Here’s the REAL bottom line:
Through an incredible fluke, the national election boiled down to a few hundred votes in Florida. This is well under what anyone would expect a reasonable margin of error to be. In other words, the election results were statistically a wash.
However, George Bush did have a few hundred more votes than Al Gore, making him technically the winner.
Since the law has no option for a ‘tie’, Al Gore went to court to change the results. He made a bad error right off the bat - rather than calling for a statewide recount, his team tried to stack the deck by requesting that only votes in heavily Democratic districts be counted. He also wanted to change the rules after the election by changing the standards by which votes are counted. Thus, we heard endless prattle about dimpled chads, hanging chads, etc.
As recounts happened, Bush hung on to a (narrowing) lead. Time dragged on. Eventually, the Supreme Court put a stop to the whole show. This threw Democrats into a tizzy, claiming that the election was ‘stolen’. Of course, if it had been THEIR guy who was ahead by a few hundred votes, they would be claiming that the election was fair, and Republicans would probably be yelling that it was stolen.
Later on, a couple of newspapers tried to do a major recount to see what the ‘real’ results were (which is probably also bogus, since if the result is still under the margin of error, all you’re going to do with another recount is come up with a different, equally meanginless result). Nonetheless, most recounts showed Bush as the winner anyway.
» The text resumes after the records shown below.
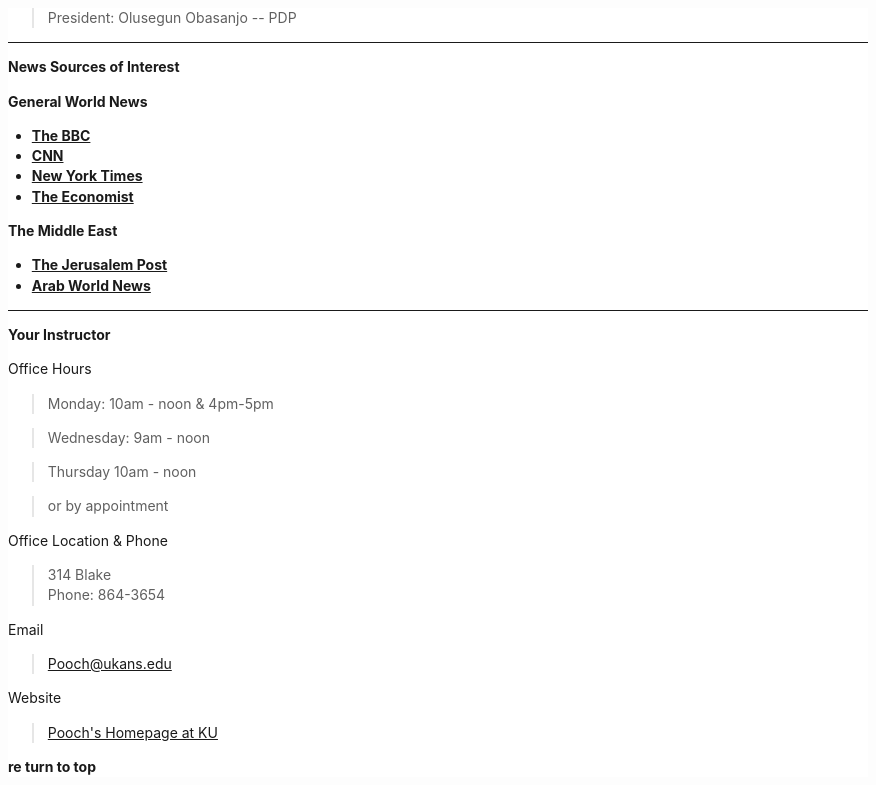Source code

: > President: Olusegun Obasanjo -- PDP

* * *

**News Sources of Interest**

**General World News**

  * **[The BBC](http://news.bbc.co.uk/)**
  * **[CNN](http://www.cnn.com/ALLPOLITICS/)**
  * **[New York Times](http://www.nyt.com)**
  * **[The Economist](http://www.economist.com)** 

**The Middle East**

  * **[The Jerusalem Post](http://www.jpost.com/)**
  * **[Arab World News](http://www.arabworldnews.com/)** 

* * *

**Your Instructor**

Office Hours

> Monday: 10am - noon & 4pm-5pm

>

> Wednesday: 9am - noon

>

> Thursday 10am - noon

>

> or by appointment

Office Location & Phone

> 314 Blake  
>  Phone: 864-3654

Email

> [Pooch@ukans.edu](mailto:pooch@ukans.edu)

Website

> [Pooch's Homepage at KU](http://lark.cc.ukans.edu/~p00ch/)

**re turn to top**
So… Bush led after the election, and after every legal recount. He also led after the more widespread, informal recounts. There were only a couple of scenarios using different standards for recounting votes under which Gore would have won. So Bush is certified the winner, and becomes president.
Complicating matters is that Gore actually won the most votes across the country, a fact which the Democrats keep harping on to this day. But the way the U.S. system works is that electoral college votes decide the winner, and they are decided mostly on a ‘winner take all’ basis, state by state. So, a candidate can lose one state by ten million votes, win the next one by five hundred votes, and if the second state is bigger than the first, he’ll actually be ahead in electoral college votes, even though he’s 9,500,000 votes behind his challenger.
Of course, before the election the conventional wisdom was that Gore would win the EC, and Bush would get the most popular votes. When that was the assumption, Democrats were happy with the Electoral College, and we all heard about how important it was an all that. When the results went the other way, suddenly the EC became a threat to liberty, and to this day we have to suffer through threads about eliminating it, alternatives to it, etc.
If elections were REALLY scientific, they’d be stated like this:
“The margin of error in our vote counting has been determined to be ±.5%. Any election which has a difference between candidates within this range will be declared null, and a new election will be held within X days.”
That is the ONLY way this could have been ‘fair’. But people want to believe a fiction that every vote counts, and that mistakes aren’t made. So we can’t state it like that. And since that wasn’t the law at the time, SOMEONE had to be made president. If Gore had found a combination of recounts that showed him to be 100 votes higher than Bush, would that have made it any more fair? I suppose in the eyes of the Democrats, because then their guy would have ‘won’.